Recent technical advances in the study of nucleic acid modifications

Abstract

Enzyme-mediated chemical modifications of nucleic acids are indispensable regulators of gene expression. Our understanding of the biochemistry and biological significance of these modifications has largely been driven by an ever-evolving landscape of technologies that enable accurate detection, mapping, and manipulation of these marks. Here we provide a summary of recent technical advances in the study of nucleic acid modifications with a focus on techniques that allow accurate detection and mapping of these modifications. For each modification discussed (N⁶-methyladenosine, 5-methylcytidine, inosine, pseudouridine, and N⁴-acetylcytidine), we begin by introducing the "gold standard" technique for its mapping and detection, followed by a discussion of techniques developed to address any shortcomings of the gold standard. By highlighting the commonalities and differences of these techniques, we hope to provide a perspective on the current state of the field and to lay out a guideline for development of future technologies.
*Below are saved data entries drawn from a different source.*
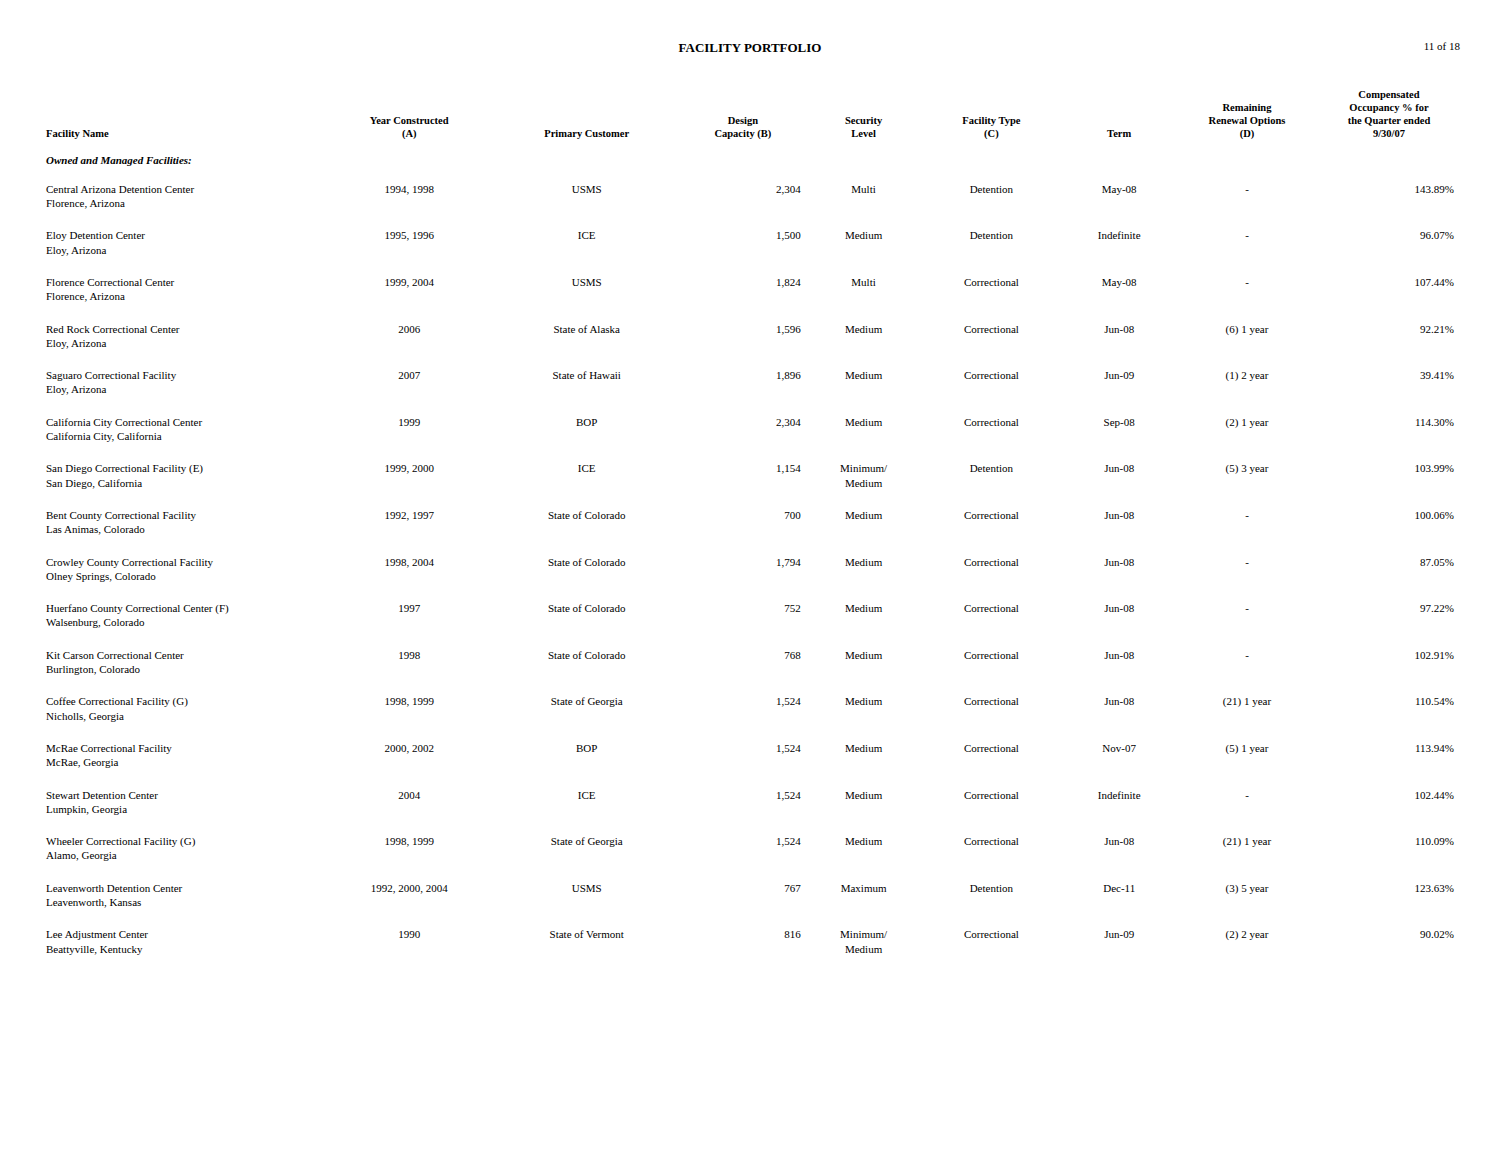FACILITY PORTFOLIO 11 of 18
| Facility Name | Year Constructed (A) | Primary Customer | Design Capacity (B) | Security Level | Facility Type (C) | Term | Remaining Renewal Options (D) | Compensated Occupancy % for the Quarter ended 9/30/07 |
| --- | --- | --- | --- | --- | --- | --- | --- | --- |
| Owned and Managed Facilities: |
| Central Arizona Detention Center Florence, Arizona | 1994, 1998 | USMS | 2,304 | Multi | Detention | May-08 | - | 143.89% |
| Eloy Detention Center Eloy, Arizona | 1995, 1996 | ICE | 1,500 | Medium | Detention | Indefinite | - | 96.07% |
| Florence Correctional Center Florence, Arizona | 1999, 2004 | USMS | 1,824 | Multi | Correctional | May-08 | - | 107.44% |
| Red Rock Correctional Center Eloy, Arizona | 2006 | State of Alaska | 1,596 | Medium | Correctional | Jun-08 | (6) 1 year | 92.21% |
| Saguaro Correctional Facility Eloy, Arizona | 2007 | State of Hawaii | 1,896 | Medium | Correctional | Jun-09 | (1) 2 year | 39.41% |
| California City Correctional Center California City, California | 1999 | BOP | 2,304 | Medium | Correctional | Sep-08 | (2) 1 year | 114.30% |
| San Diego Correctional Facility (E) San Diego, California | 1999, 2000 | ICE | 1,154 | Minimum/ Medium | Detention | Jun-08 | (5) 3 year | 103.99% |
| Bent County Correctional Facility Las Animas, Colorado | 1992, 1997 | State of Colorado | 700 | Medium | Correctional | Jun-08 | - | 100.06% |
| Crowley County Correctional Facility Olney Springs, Colorado | 1998, 2004 | State of Colorado | 1,794 | Medium | Correctional | Jun-08 | - | 87.05% |
| Huerfano County Correctional Center (F) Walsenburg, Colorado | 1997 | State of Colorado | 752 | Medium | Correctional | Jun-08 | - | 97.22% |
| Kit Carson Correctional Center Burlington, Colorado | 1998 | State of Colorado | 768 | Medium | Correctional | Jun-08 | - | 102.91% |
| Coffee Correctional Facility (G) Nicholls, Georgia | 1998, 1999 | State of Georgia | 1,524 | Medium | Correctional | Jun-08 | (21) 1 year | 110.54% |
| McRae Correctional Facility McRae, Georgia | 2000, 2002 | BOP | 1,524 | Medium | Correctional | Nov-07 | (5) 1 year | 113.94% |
| Stewart Detention Center Lumpkin, Georgia | 2004 | ICE | 1,524 | Medium | Correctional | Indefinite | - | 102.44% |
| Wheeler Correctional Facility (G) Alamo, Georgia | 1998, 1999 | State of Georgia | 1,524 | Medium | Correctional | Jun-08 | (21) 1 year | 110.09% |
| Leavenworth Detention Center Leavenworth, Kansas | 1992, 2000, 2004 | USMS | 767 | Maximum | Detention | Dec-11 | (3) 5 year | 123.63% |
| Lee Adjustment Center Beattyville, Kentucky | 1990 | State of Vermont | 816 | Minimum/ Medium | Correctional | Jun-09 | (2) 2 year | 90.02% |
Keywords: 5-methylcytidine; DNA modification; N(4)-acetylcytidine; N(6)-methyladenosine; RNA modification; inosine; pseudouridine.

Figure 1.. Biogenesis reactions for each modification discussed

(A) Generation of m⁶A and inosine from adenosine. (B) Generation of 5-methylcytidine from cytidine and oxidation reactions of 5-methylcytidine. (C) Generation of ψ from uridine. (D) Generation of ac⁴C from cytidine.

Figure 2.. Chemical and biochemical reactions for each technique discussed

(A) (Bio)chemical modifications used in the study of m⁶A: biochemical modification of m⁶A to hm⁶A by the enzyme FTO and subsequent chemical modification to d⁶A by DTT and biochemical modification of A to a⁶A by writer enzymes and subsequent chemical modification to Cyc-A by iodination. (B) (Bio)chemical modifications used in the study of 5mC/m⁵C: chemical deamination of C to dU by bisulfite, chemical oxidation of 5hmC to 5fC by KRuO₄ and biochemical modification of 5hmC to 5ghmc by the enzyme β-GT, biochemical deamination of 5mC to T by APOBEC, chemical modification of 5caC to dihydrouridine (DHU) by pyridine borane, and structure of 5-azacytidine. (C) Chemical modifications used in the study of inosine: chemical modification of inosine to ce¹I by acrylonitrile and chemical modification of guanosine with glyoxal and further modification with borate. (D) Chemical modifications used in the study of ψ: chemical modification of ψ with CMCT and chemical cleavage of uridine with hydrazine. (E) Chemical modification used in the study of ac⁴C: chemical reduction of ac⁴C by NaCNBH₃.

Figure 3.. Workflows/principles and drawbacks of the gold standard techniques for each modification

(A) Workflow of meRIP/m⁶A-IP-seq. (B) Principle of bisulfite conversion. (C) Principle of RNA/DNA differences. (D) Drawbacks of meRIP/m⁶A-IP-seq. (E) Drawbacks of bisulfite conversion. (F) Drawback of RNA/DNA differences.

Figure 4.. Underlying principles relevant for several techniques

(A) Enrichment of modified RNA by IP. (B) Use of reader proteins to target or enrich for modified RNA. Active moieties can be fused to the reader protein to act as an epitope tag for enrichment or to further modify the RNA. (C) Differential enzyme activity/chemical reactivity as a result of modification. (D) Induction of RT stops or mutations by modified bases. (E) Covalent trapping of RNA-modifying enzymes. (F) Further chemical modification of RNA to alter base-pairing, to alter susceptibility to further modification, or to protect the RNA from digestion.